* _BRANO DI PARTENZA_
*-*-*

Nonostante il gran numero di eventi simili verificati – si parla di centinaia di attacchi – tanto Mosca quanto Palazzo Mariinskij continuano a rispedire le accuse al mittente. I numeri, però, raccontano tutta un’altra storia: nel 2022 l’Ucraina ha conquistato il primato mondiale per vittime da munizioni a grappolo, usate “ampiamente” dalla Russia e “in misura minore” anche dall’Ucraina. L’ultimo Cluster Munition Monitor conta lì 890 delle 1172 vittime di attacchi con munizioni a grappolo registrate a livello globale, senza considerare almeno altri 51 attacchi della stessa natura di cui morti e feriti non sono stati censiti. Il 93,3% erano civili.

È notizia delle ultime settimane che sul campo non mancheranno neppure le non meno problematiche munizioni perforanti all’uranio impoverito made in USA (comunque in dotazione all’esercito ucraino sin dallo scorso marzo, quando a dare il via alle spedizioni era stato il Regno Unito).

Sempre un po’ più in là, dunque. Intanto, il sangue di 9.614 civili morti e 17.535 feriti ha già bagnato il terreno ucraino dal 24 febbraio 2022 (dati ufficiali OHCHR aggiornati al 10 settembre 2023). Le cifre reali sono “notevolmente più elevate”, e probabilmente neanche la fine del più grande conflitto che l’Europa abbia conosciuto dalla Seconda guerra mondiale ce le consegnerà.

*-*-*

* _VOCI MOSTRATE_
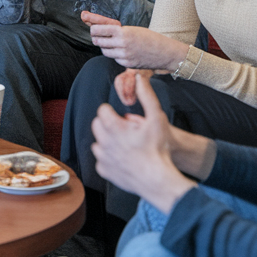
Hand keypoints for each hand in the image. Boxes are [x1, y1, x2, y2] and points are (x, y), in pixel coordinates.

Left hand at [84, 11, 186, 69]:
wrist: (164, 52)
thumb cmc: (149, 37)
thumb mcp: (133, 29)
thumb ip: (116, 29)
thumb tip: (96, 25)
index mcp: (123, 32)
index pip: (98, 30)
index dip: (93, 29)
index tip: (93, 28)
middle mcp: (122, 44)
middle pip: (98, 41)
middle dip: (97, 38)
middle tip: (98, 36)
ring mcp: (124, 55)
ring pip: (105, 51)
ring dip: (105, 47)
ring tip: (112, 43)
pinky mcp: (127, 64)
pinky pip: (114, 58)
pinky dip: (115, 54)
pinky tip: (122, 51)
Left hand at [90, 73, 193, 212]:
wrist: (157, 178)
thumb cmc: (158, 148)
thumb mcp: (156, 118)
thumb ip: (146, 96)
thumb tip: (138, 77)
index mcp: (112, 126)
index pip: (102, 110)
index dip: (113, 112)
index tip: (123, 119)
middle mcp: (103, 141)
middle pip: (97, 125)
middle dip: (109, 125)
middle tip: (125, 131)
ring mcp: (102, 157)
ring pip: (98, 143)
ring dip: (108, 142)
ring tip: (125, 145)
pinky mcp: (103, 170)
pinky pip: (101, 160)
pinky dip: (109, 158)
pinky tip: (123, 159)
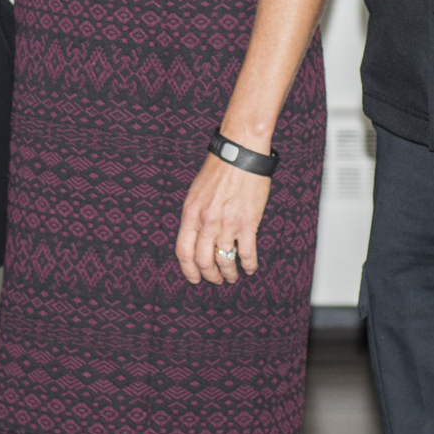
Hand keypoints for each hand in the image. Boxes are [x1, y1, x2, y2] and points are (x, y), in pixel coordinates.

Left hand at [175, 152, 271, 284]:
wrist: (240, 153)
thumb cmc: (218, 169)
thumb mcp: (195, 192)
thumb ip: (194, 216)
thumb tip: (195, 238)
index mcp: (191, 214)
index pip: (184, 252)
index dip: (188, 270)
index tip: (194, 278)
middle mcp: (207, 222)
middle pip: (203, 261)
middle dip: (210, 275)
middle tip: (216, 280)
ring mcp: (227, 224)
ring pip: (225, 261)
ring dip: (229, 273)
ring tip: (232, 276)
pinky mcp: (248, 223)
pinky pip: (247, 253)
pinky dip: (248, 265)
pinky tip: (249, 268)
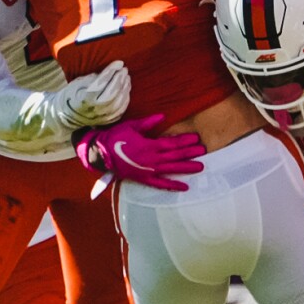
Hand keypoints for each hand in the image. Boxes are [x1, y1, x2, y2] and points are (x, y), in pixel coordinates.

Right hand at [56, 61, 130, 128]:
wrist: (66, 115)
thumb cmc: (72, 94)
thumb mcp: (78, 82)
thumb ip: (94, 78)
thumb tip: (110, 71)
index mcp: (85, 98)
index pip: (102, 82)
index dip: (111, 71)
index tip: (119, 62)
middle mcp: (95, 109)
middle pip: (113, 92)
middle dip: (120, 79)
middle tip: (124, 69)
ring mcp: (102, 117)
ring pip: (119, 102)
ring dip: (125, 88)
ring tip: (126, 77)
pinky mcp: (107, 121)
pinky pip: (121, 110)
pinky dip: (125, 99)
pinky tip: (126, 90)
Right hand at [76, 113, 204, 190]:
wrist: (101, 154)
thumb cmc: (115, 138)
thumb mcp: (131, 126)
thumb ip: (148, 123)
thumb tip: (162, 117)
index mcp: (148, 145)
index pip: (171, 143)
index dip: (184, 140)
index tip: (195, 138)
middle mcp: (151, 159)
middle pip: (174, 156)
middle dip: (190, 153)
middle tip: (203, 151)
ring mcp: (148, 170)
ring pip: (171, 170)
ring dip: (186, 168)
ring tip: (200, 167)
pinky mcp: (143, 179)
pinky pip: (160, 184)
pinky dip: (172, 186)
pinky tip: (184, 187)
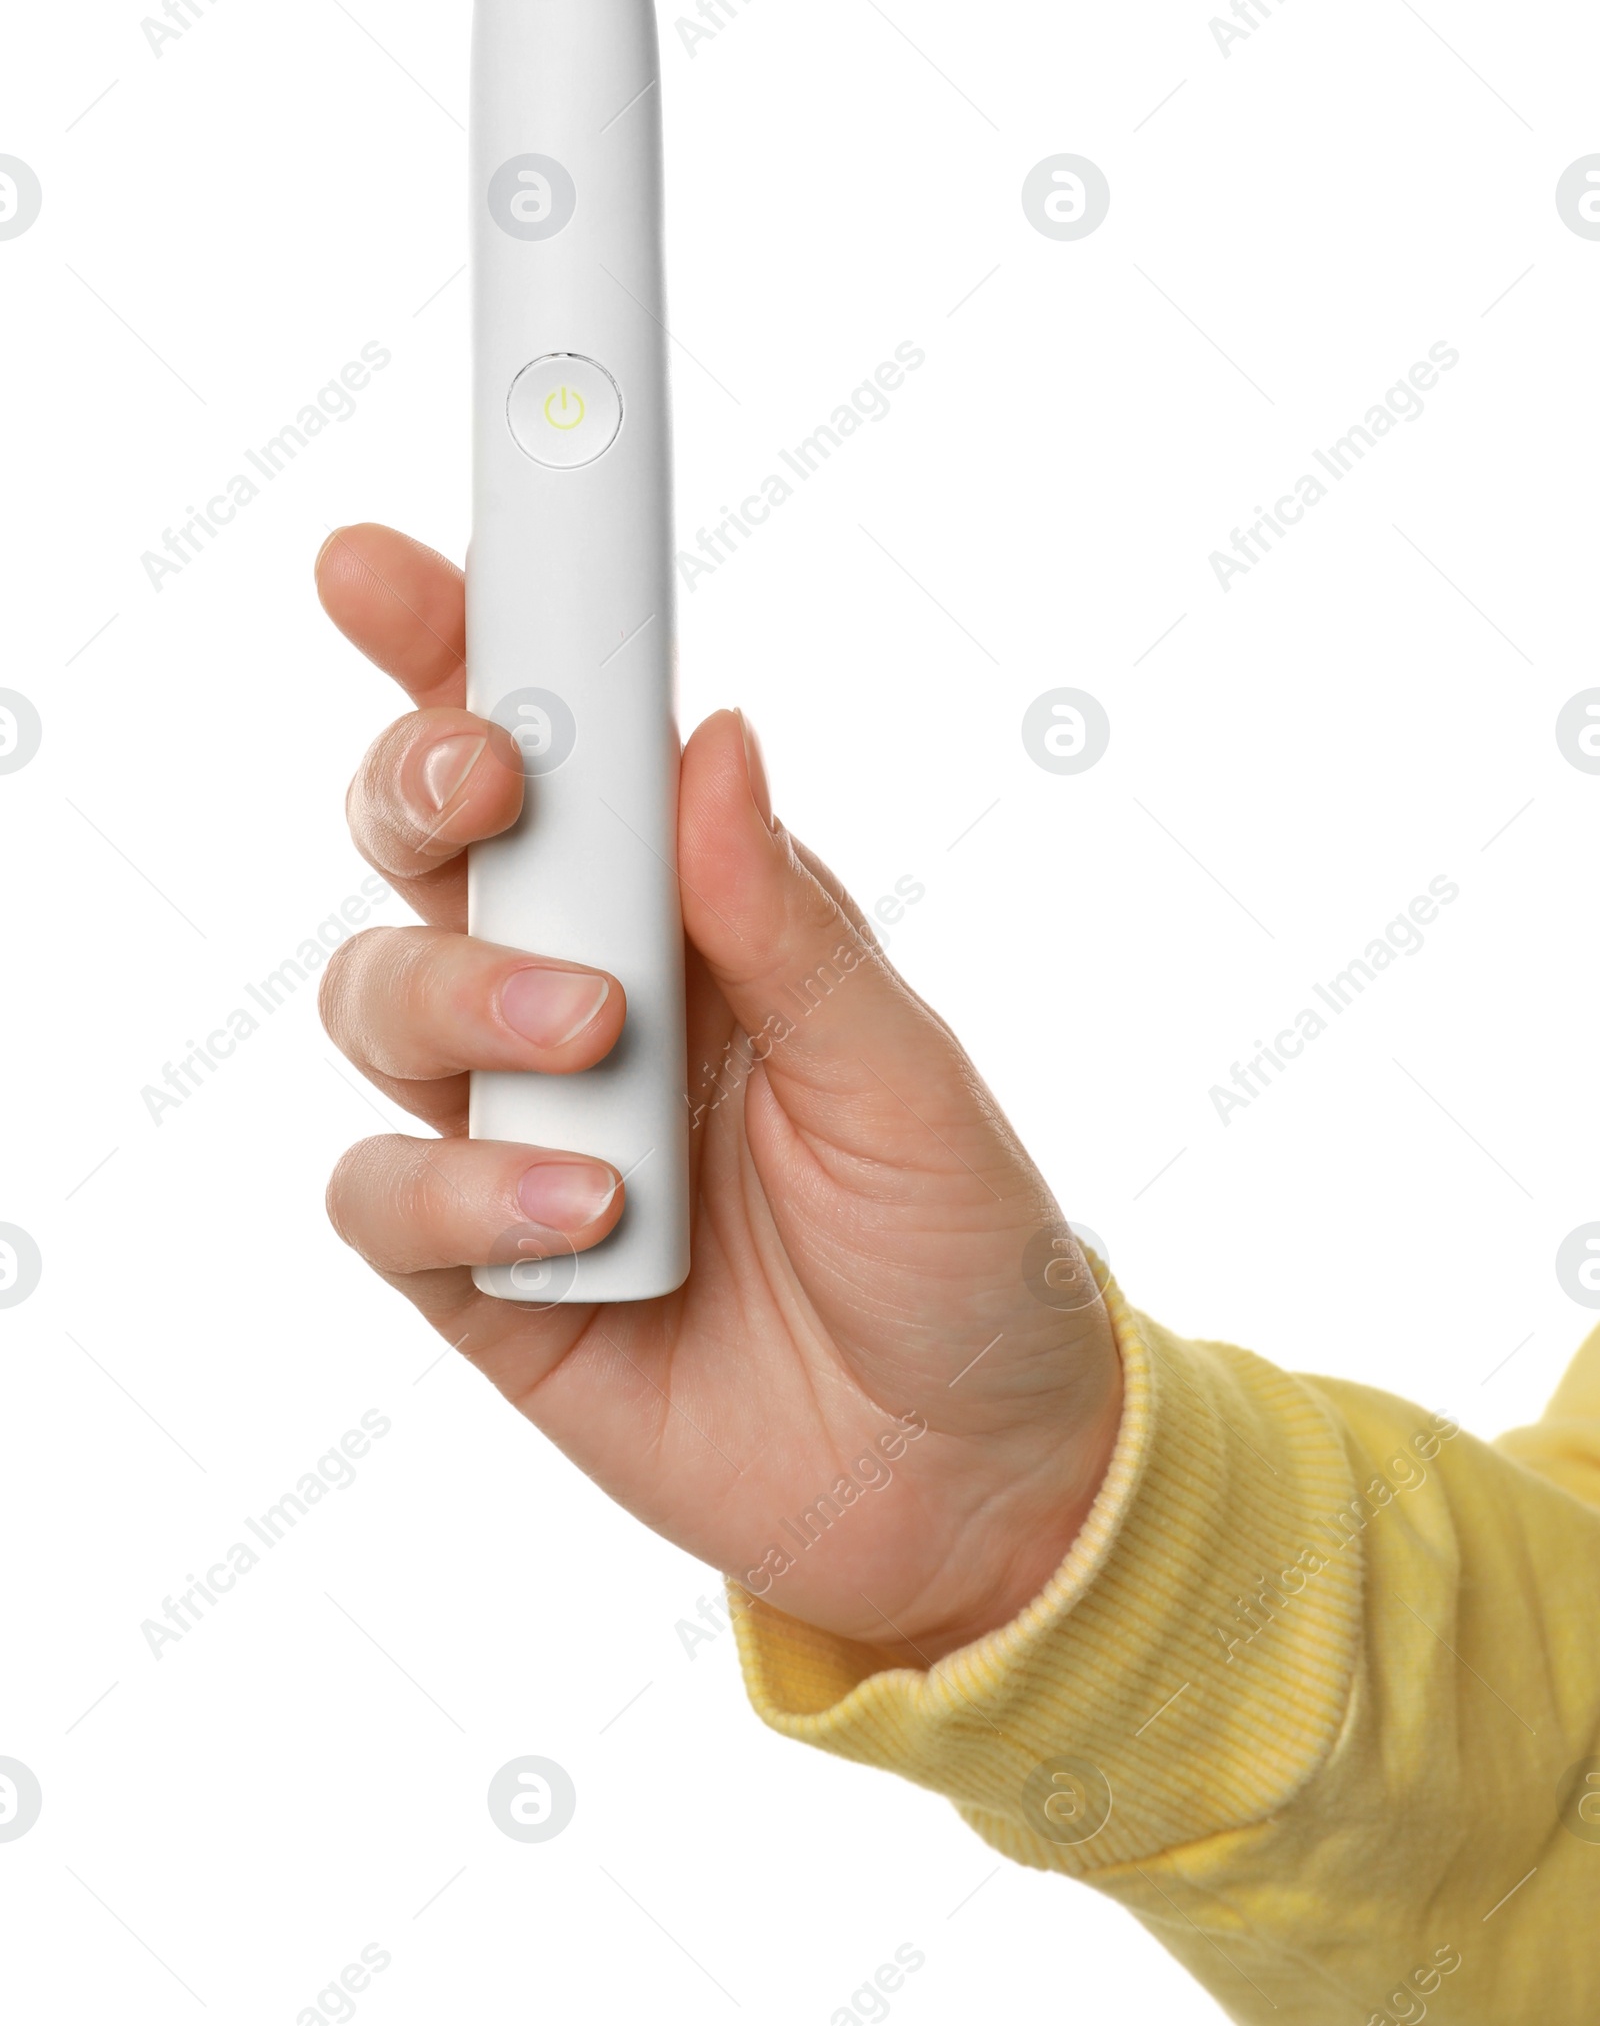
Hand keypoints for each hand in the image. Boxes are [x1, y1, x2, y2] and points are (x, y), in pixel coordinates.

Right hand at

*-*-*

* _COSA FARE_
[a] Traduci in inglese questa frase del brano sulla guerra in Ucraina: "Intanto, il sangue di 9.614 civili morti e 17.535 feriti ha già bagnato il terreno ucraino dal 24 febbraio 2022 (dati ufficiali OHCHR aggiornati al 10 settembre 2023)."
[b] Secondo il brano sulla guerra in Ucraina, quante vittime di attacchi con munizioni a grappolo conta in Ucraina l'ultimo Cluster Munition Monitor?

* _SOLUZIONI_
[a] Meanwhile, the blood of 9,614 civilians killed and 17,535 wounded has already soaked Ukrainian soil since February 24, 2022 (official OHCHR data updated as of September 10, 2023).

[b] 890 delle 1172 registrate a livello globale.